Lesley Griffiths AM, Minister for Communities and Tackling Poverty
On 10 December 2014 I informed Members of the publication of Dr Mike Shooter’s independent review of the role and functions of the Children’s Commissioner for Wales. The intention of the review was to consider how Wales can ensure it has a Children's Commissioner whose role is as clear and effective as possible. The recommendations seek to further strengthen the Commissioner's valued position and I thank Dr Shooter for his insight and diligence.
I am keen to ensure the recommendations are considered with great care.
There are 15 recommendations identified as operational matters for the Children’s Commissioner. I have met Professor Sally Holland to discuss these. I am pleased she has responded in an open and positive way to the recommendations and is already taking action on a number of them, with a commitment to consider the remaining recommendations further.
There are 2 recommendations concerning scrutiny which are wholly for the National Assembly for Wales and I have written to the Presiding Officer, drawing them to her attention.
Of the recommendations for Government, we are clear after careful reflection, the responsibility for the appointment and funding of the Commissioner should continue to rest with the Welsh Government, whilst the role of scrutiny and accountability rests with the Assembly. Separating these two sets of functions safeguards the effective independence of the Commissioner. The Commissioner is appointed by the First Minister, following fair and open competition which includes a Panel with cross-party representation and young people. The Commissioner, like others in public life, is accountable to the public via the National Assembly’s subject and Public Accounts Committees.
The remaining recommendations need further consideration and a number of these relate to potential legislation. Before committing to new legislation, there is a need to look at whether it is desirable, necessary and practicable. We are conscious of the different roles and powers of the Children’s Commissioner, Older People’s Commissioner, Welsh Language Commissioner and the Future Generations Commissioner, which are specific to their remits, and these should be maintained. We are of the view the Public Services Ombudsman for Wales should not be included as part of our considerations. We would require evidence of the need for a single piece of legislation defining all Commissioners’ roles and purposes, or of the need to amend existing legislation in order to bring greater consistency. Officials have begun work to scope and consider the need for, and implications of, new legislation. However, any new legislation, if considered necessary, would not be possible until the next Assembly term.

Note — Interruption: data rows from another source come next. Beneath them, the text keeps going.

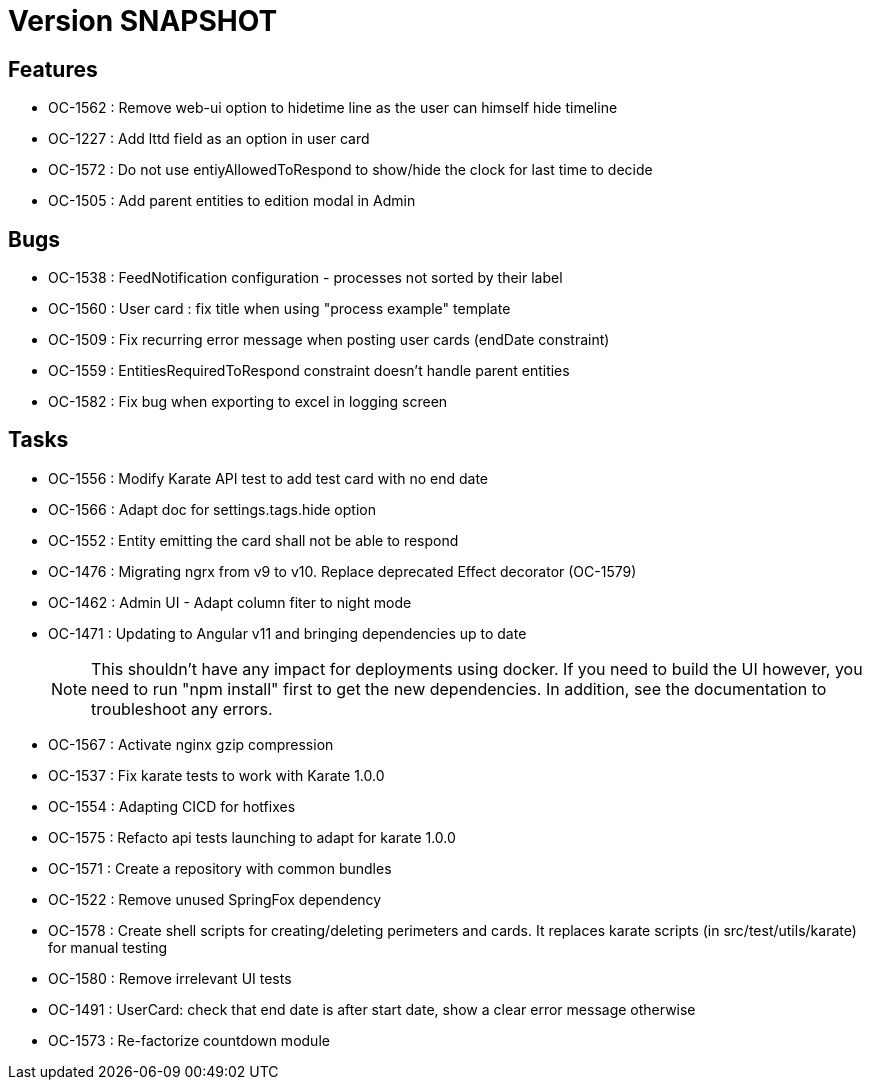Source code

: // Copyright (c) 2018-2021 RTE (http://www.rte-france.com)
// See AUTHORS.txt
// This document is subject to the terms of the Creative Commons Attribution 4.0 International license.
// If a copy of the license was not distributed with this
// file, You can obtain one at https://creativecommons.org/licenses/by/4.0/.
// SPDX-License-Identifier: CC-BY-4.0

= Version SNAPSHOT

== Features

* OC-1562 : Remove web-ui option to hidetime line as the user can himself hide timeline
* OC-1227 : Add lttd field as an option in user card
* OC-1572 : Do not use entiyAllowedToRespond to show/hide the clock for last time to decide
* OC-1505 : Add parent entities to edition modal in Admin

== Bugs

* OC-1538 : FeedNotification configuration - processes not sorted by their label
* OC-1560 : User card : fix title when using "process example" template
* OC-1509 : Fix recurring error message when posting user cards (endDate constraint)
* OC-1559 : EntitiesRequiredToRespond constraint doesn't handle parent entities
* OC-1582 : Fix bug when exporting to excel in logging screen

== Tasks

* OC-1556 : Modify Karate API test to add test card with no end date
* OC-1566 : Adapt doc for settings.tags.hide option
* OC-1552 : Entity emitting the card shall not be able to respond
* OC-1476 : Migrating ngrx from v9 to v10. Replace deprecated Effect decorator (OC-1579)
* OC-1462 : Admin UI - Adapt column fiter to night mode
* OC-1471 : Updating to Angular v11 and bringing dependencies up to date
+
NOTE: This shouldn’t have any impact for deployments using docker. If you need to build the UI however, you need to run "npm install" first to get the new dependencies. In addition, see the documentation to troubleshoot any errors.
+
* OC-1567 : Activate nginx gzip compression
* OC-1537 : Fix karate tests to work with Karate 1.0.0
* OC-1554 : Adapting CICD for hotfixes
* OC-1575 : Refacto api tests launching to adapt for karate 1.0.0
* OC-1571 : Create a repository with common bundles
* OC-1522 : Remove unused SpringFox dependency 
* OC-1578 : Create shell scripts for creating/deleting perimeters and cards. It replaces karate scripts (in src/test/utils/karate) for manual testing
* OC-1580 : Remove irrelevant UI tests
* OC-1491 : UserCard: check that end date is after start date, show a clear error message otherwise
* OC-1573 : Re-factorize countdown module

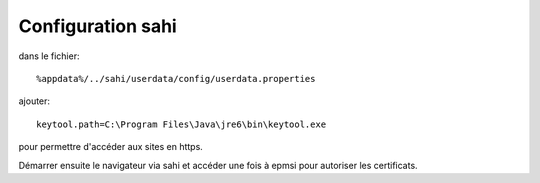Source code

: Configuration sahi
==================

dans le fichier::

    %appdata%/../sahi/userdata/config/userdata.properties 

ajouter::

    keytool.path=C:\Program Files\Java\jre6\bin\keytool.exe

pour permettre d'accéder aux sites en https.

Démarrer ensuite le navigateur via sahi et accéder une fois à epmsi pour autoriser les certificats.

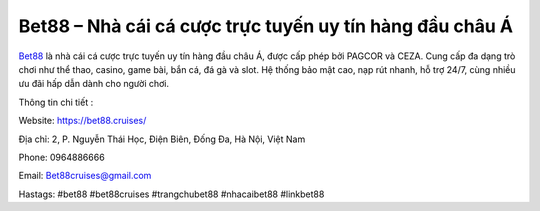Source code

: Bet88 – Nhà cái cá cược trực tuyến uy tín hàng đầu châu Á
=========================================================

`Bet88 <https://bet88.cruises/>`_ là nhà cái cá cược trực tuyến uy tín hàng đầu châu Á, được cấp phép bởi PAGCOR và CEZA. Cung cấp đa dạng trò chơi như thể thao, casino, game bài, bắn cá, đá gà và slot. Hệ thống bảo mật cao, nạp rút nhanh, hỗ trợ 24/7, cùng nhiều ưu đãi hấp dẫn dành cho người chơi.

Thông tin chi tiết : 

Website: https://bet88.cruises/

Địa chỉ: 2, P. Nguyễn Thái Học, Điện Biên, Đống Đa, Hà Nội, Việt Nam

Phone: 0964886666

Email: Bet88cruises@gmail.com

Hastags: #bet88 #bet88cruises #trangchubet88 #nhacaibet88 #linkbet88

Whilst accepting Commissioners’ needs to be adequately resourced to fulfil their role, all bodies in receipt of public funding must be able to evidence value for money. This is all the more pressing given the current financial climate and the need for greater efficiency. We will offer the Commissioners support, advice and encouragement in seeking to maximise joint working, and identify economies in support services and office costs.
There are some recommendations which have already been addressed, such as the involvement of children and young people and Members from all parties in the appointment process for the Children’s Commissioner, the requirement to give up existing posts where there is a perceived conflict of interest and a training strategy to raise awareness of the UNCRC and the Children’s Commissioner amongst professionals who work with children and young people.
The review and its recommendations have allowed for open and honest dialogue with the Children’s Commissioner. I will continue to work with the Commissioner to ensure she is informed and involved in the Government’s work in responding to the recommendations. I will update Members further in due course.